# Exercises to complete
(1) Decide whether each statement agrees with the oil reserves write-up below. Answer yes or no for each, and quote the words of the write-up that settle it. (a) The dataset has no missing values. (b) The reserve model was built as a random forest. (c) Region 2 shows some probability of loss in the risk evaluation.
(2) Write the next part of the oil reserves write-up, picking up after its last sentence.

# Text excerpt
▬▬▬▬▬▬▬▬▬▬
Predicting oil reserves and optimizing well placement using Machine Learning.

Oil mining company has reservoir data containing oil well parameters for some selective basins/regions. As a data scientist, you've been hired to analyze reservoir data and build a model for predicting reserves in the new wells. You are tasked with optimizing well placement and maximizing profit. An important deliverable for this project is to analyze risks using the bootstrap technique.

Objective

Production forecast and reserves estimate are an essential input in the decision-making and investment evaluation scheme for any oil company. Oil companies and reservoir asset managers must factor in the reserves, production forecasts, and estimated ultimate recovery in determining whether a production project will be viable and profitable or not. In addition to reservoir volume, operational risk management is another important metric for oil companies. To this end, we need to find the best well placement and build a model to predict the volume of reserves and maximize profit by picking the region with the highest total profit. The model developed will be useful as a basis for critical decision making during reservoir management and field development planning.

Conditions:

Import libraries

Load data

Data Check

From the general information about the dataset, we can see that the data does not have any missing values. No duplicate rows. In region 3, f1, f2, and f3 are all normally distributed. We observe significant correlation between f2 and the product reserve in all regions

Data preparation

Join train data sets from the different region to train the data on more data point for better model performance. The feature region is also preserved using the region column as the region might also have some predictive power.

Test data was set aside for each regoin to evaluate model performance. Training data from the different region was combined to train the model on more data points and make the data more robust. The region was preserved as a categorical variable. This was encoded usind OHE. Numerical features were standardized.

Build and train model

A linear regression model was built and trained using the train data. Peformance of the model was evaluates using cross validation score of the RMSE.

The model has a validation RMSE score of 38.16

We also observe from the model beta coefficent that the f2 feature has a high level of impact and importance on the product reserve. This confirms the trend seen during our data check where the f2 score had significant correlation to the product reserve.

We also notice that the region is also an important feature in predicting product reserve

Model prediction

Region 3 has the highest average reserve per well. Our model also predicted this region to have the highest average oil reserve

Well selections

Select 500 well for the study in each region. The data has been shuffled already during train, test, split

The selected wells in region 2 have the highest average reserve and hence is the most profitable on average.

Calculate risks and profit for each region

We observe that region 2 has the highest average profit. It also has no probability of loss from the risk evaluation. This is also supported by the profit distribution plot shown above as the x range has no negative value.
▬▬▬▬▬▬▬▬▬▬
# Source information
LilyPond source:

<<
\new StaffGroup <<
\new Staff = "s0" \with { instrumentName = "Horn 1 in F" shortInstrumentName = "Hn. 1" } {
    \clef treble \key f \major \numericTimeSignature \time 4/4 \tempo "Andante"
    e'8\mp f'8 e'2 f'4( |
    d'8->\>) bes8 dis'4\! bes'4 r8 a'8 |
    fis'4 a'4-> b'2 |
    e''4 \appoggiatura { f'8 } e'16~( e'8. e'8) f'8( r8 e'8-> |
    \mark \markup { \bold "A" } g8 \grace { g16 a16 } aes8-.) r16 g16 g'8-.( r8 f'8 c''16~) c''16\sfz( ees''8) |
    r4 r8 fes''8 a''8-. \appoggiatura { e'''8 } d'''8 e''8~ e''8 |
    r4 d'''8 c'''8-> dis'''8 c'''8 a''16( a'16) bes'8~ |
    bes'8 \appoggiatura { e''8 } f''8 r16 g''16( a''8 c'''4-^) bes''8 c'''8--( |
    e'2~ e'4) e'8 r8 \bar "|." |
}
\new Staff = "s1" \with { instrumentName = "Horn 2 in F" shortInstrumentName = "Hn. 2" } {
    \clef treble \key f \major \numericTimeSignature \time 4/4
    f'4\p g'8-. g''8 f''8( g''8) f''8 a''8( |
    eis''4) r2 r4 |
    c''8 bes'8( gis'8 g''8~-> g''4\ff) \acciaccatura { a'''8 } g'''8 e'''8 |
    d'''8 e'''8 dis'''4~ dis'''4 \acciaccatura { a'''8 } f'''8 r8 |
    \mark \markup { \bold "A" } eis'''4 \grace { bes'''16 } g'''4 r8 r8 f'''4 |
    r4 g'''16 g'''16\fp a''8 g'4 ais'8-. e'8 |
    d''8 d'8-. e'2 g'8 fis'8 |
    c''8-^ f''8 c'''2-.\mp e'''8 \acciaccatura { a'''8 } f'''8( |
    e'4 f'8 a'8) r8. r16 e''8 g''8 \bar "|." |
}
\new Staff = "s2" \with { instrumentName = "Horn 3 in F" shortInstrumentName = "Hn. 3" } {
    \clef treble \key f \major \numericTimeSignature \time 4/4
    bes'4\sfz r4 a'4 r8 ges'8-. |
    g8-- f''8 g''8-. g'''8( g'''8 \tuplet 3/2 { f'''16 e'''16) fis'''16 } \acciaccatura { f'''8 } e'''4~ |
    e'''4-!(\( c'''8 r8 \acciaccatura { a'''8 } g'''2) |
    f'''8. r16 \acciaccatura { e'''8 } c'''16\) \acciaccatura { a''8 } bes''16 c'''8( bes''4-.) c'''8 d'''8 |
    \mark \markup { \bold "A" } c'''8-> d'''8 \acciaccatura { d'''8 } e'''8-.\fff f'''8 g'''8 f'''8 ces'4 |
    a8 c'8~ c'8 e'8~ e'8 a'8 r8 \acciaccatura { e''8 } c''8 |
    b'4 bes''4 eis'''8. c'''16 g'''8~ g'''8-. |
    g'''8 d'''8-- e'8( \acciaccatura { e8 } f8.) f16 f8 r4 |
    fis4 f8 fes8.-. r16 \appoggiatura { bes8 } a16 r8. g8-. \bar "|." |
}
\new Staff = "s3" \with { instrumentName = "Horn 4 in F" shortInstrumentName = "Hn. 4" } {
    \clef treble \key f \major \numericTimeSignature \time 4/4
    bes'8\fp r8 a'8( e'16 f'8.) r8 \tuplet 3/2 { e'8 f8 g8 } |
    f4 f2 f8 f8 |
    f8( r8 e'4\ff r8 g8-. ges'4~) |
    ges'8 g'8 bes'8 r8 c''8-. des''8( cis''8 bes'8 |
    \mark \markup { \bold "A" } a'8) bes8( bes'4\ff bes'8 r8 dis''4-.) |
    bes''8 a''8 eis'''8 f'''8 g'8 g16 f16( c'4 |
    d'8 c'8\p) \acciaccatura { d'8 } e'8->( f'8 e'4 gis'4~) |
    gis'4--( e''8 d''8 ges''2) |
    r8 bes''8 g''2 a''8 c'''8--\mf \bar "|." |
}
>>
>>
▬▬▬▬▬▬▬▬▬▬
# Your responses
(1)
(a) Yes: "the data does not have any missing values"
(b) No: "A linear regression model was built and trained using the train data."
(c) No: "It also has no probability of loss from the risk evaluation."

(2)
Conclusion

Data Prep

it was observed that the data does not have any missing values. We noted that each region contains 100000 rows and 3 features.We observe significant correlation between f2 and the product reserve in all regions. Region column was included as a categorical feature to keep information about the the region each well came from. The data was split into train and test dataset for each region.

Model training

The train data set for region was concatened to train the model on a more robust dataset. The linear regresion model was trained on the combines dataset and model performance on the RMSE was done through cross validation. This gave us an RMSE validation score of 38.

The model beta coefficent shows that the f2 feature has a high level of impact and importance on the product reserve. This confirms the trend seen during our data check where the f2 score had significant correlation to the product reserve.

The beta coefficent also shows that the regions of the well is an important feature in predicting product reserve.

Well / Region Selection

For an capital cost of 100 million to break even the total reserve from the 200 selected oil wells must be at least 22223 thousand barrels. An average reserve should be 112 thousand barrels per well.

From the study of 500 well per region the model was used to select 200 wells with the highest reserve in each region. Profit was then calculated based on the selected wells from the region. The Region 2 has the highest total reserve for the selcted 200 well, about 23404.27 thousand barrels. It also has the highest average profit of 5.36 million dollar.

The selected well sample were sample 1000 time using bootstrapping technique to get a distribution of the average profit in each reach. Similar to earlier observation Region 2 had the highest mean of mean profit and a 95% profit confidence interval between 5.28 and 5.43million.

The selected wells in region 2 also have the no risk of loss. The risk of loss in region 1 and 3 were about 5.2 and 7.1 percent respectively.

Recommendation

Based on the result of this study, OilyGiant mining company should focus more oil wells' development activities in Region 2. This is because Region 2 generated the highest average profit than other regions and has the lowest risk of loss.